Microengineered systems with iPSC-derived cardiac and hepatic cells to evaluate drug adverse effects

Hepatic and cardiac drug adverse effects are among the leading causes of attrition in drug development programs, in part due to predictive failures of current animal or in vitro models. Hepatocytes and cardiomyocytes differentiated from human induced pluripotent stem cells (iPSCs) hold promise for predicting clinical drug effects, given their human-specific properties and their ability to harbor genetically determined characteristics that underlie inter-individual variations in drug response. Currently, the fetal-like properties and heterogeneity of hepatocytes and cardiomyocytes differentiated from iPSCs make them physiologically different from their counterparts isolated from primary tissues and limit their use for predicting clinical drug effects.
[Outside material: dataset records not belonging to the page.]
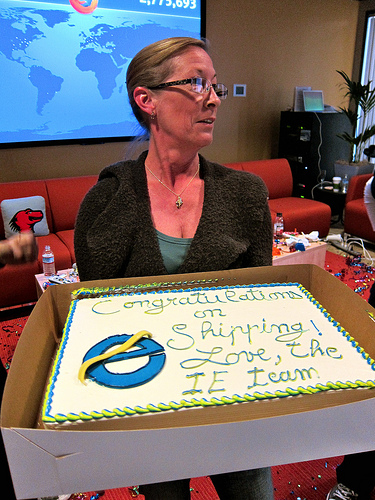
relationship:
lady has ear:
[71, 30, 274, 285] [129, 85, 156, 118]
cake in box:
[37, 279, 374, 431] [0, 264, 372, 499]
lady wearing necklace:
[71, 30, 274, 285] [127, 135, 214, 220]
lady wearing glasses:
[71, 30, 274, 285] [133, 71, 235, 100]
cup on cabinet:
[318, 165, 347, 192] [269, 87, 361, 209]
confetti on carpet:
[264, 441, 327, 497] [0, 299, 363, 485]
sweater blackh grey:
[84, 204, 265, 250] [220, 194, 258, 268]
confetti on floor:
[86, 452, 355, 498] [86, 452, 368, 497]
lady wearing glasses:
[71, 30, 274, 285] [124, 73, 234, 114]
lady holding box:
[71, 30, 274, 285] [10, 274, 373, 468]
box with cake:
[10, 274, 373, 468] [37, 279, 374, 431]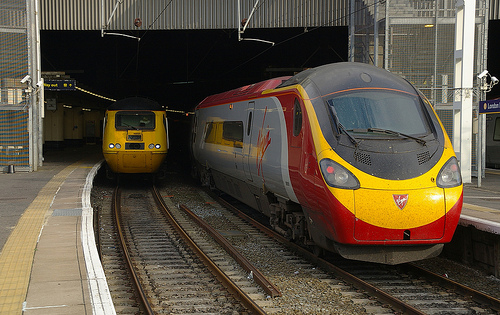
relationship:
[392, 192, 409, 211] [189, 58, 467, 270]
logo on train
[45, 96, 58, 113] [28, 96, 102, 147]
sign hanging from wall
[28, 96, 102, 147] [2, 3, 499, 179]
wall on train station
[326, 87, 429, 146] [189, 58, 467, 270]
window on train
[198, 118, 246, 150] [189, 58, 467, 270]
window on train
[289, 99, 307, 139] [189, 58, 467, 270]
window on train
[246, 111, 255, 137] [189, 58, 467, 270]
window on train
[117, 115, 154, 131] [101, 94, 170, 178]
window on train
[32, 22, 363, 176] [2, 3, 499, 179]
entrance to train station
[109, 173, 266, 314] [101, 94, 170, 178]
train tracks are for train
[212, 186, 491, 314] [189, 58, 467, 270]
train tracks are for train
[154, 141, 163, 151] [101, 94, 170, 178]
light on train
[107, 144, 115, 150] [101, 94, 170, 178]
light on train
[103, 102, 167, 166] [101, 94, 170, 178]
front of train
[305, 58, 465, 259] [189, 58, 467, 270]
front of train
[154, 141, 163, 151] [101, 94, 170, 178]
light on front of train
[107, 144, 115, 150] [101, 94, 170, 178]
light on front of train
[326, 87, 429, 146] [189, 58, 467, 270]
window on a train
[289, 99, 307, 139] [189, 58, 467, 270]
window on a train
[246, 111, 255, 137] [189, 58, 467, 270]
window on a train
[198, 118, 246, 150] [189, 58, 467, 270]
window on a train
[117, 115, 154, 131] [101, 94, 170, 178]
window on a train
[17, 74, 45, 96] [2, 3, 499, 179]
camera by a train station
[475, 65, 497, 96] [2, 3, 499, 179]
camera by a train station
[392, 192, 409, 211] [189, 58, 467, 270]
logo on front of train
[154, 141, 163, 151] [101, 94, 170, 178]
light on a train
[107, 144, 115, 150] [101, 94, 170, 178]
light on a train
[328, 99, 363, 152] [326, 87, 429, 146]
windshield wiper on window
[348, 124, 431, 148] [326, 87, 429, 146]
windshield wiper on window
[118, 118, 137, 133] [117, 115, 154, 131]
windshield wiper on window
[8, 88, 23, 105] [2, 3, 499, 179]
window in train station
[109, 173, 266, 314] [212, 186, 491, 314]
train tracks side by side to train tracks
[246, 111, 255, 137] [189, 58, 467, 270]
window on side of train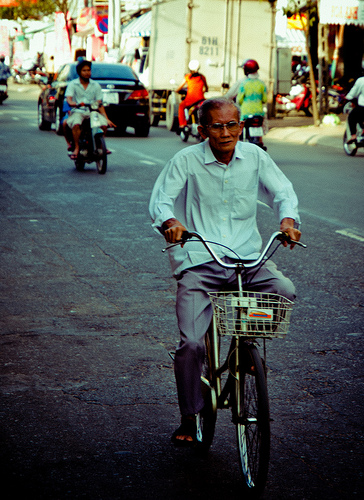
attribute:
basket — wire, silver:
[205, 284, 312, 335]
To address this hurdle, there have been ongoing advances in differentiation and maturation protocols to improve the quality and use of iPSC-differentiated lineages. Among these are in vitro hepatic and cardiac cellular microsystems that can further enhance the physiology of cultured cells, can be used to better predict drug adverse effects, and investigate drug metabolism, pharmacokinetics, and pharmacodynamics to facilitate successful drug development. In this article, we discuss how cellular microsystems can establish microenvironments for these applications and propose how they could be used for potentially controlling the differentiation of hepatocytes or cardiomyocytes. The physiological relevance of cells is enhanced in cellular microsystems by simulating properties of tissue microenvironments, such as structural dimensionality, media flow, microfluidic control of media composition, and co-cultures with interacting cell types. Recent studies demonstrated that these properties also affect iPSC differentiations and we further elaborate on how they could control differentiation efficiency in microengineered devices. In summary, we describe recent advances in the field of cellular microsystems that can control the differentiation and maturation of hepatocytes and cardiomyocytes for drug evaluation. We also propose how future research with iPSCs within engineered microenvironments could enable their differentiation for scalable evaluations of drug effects.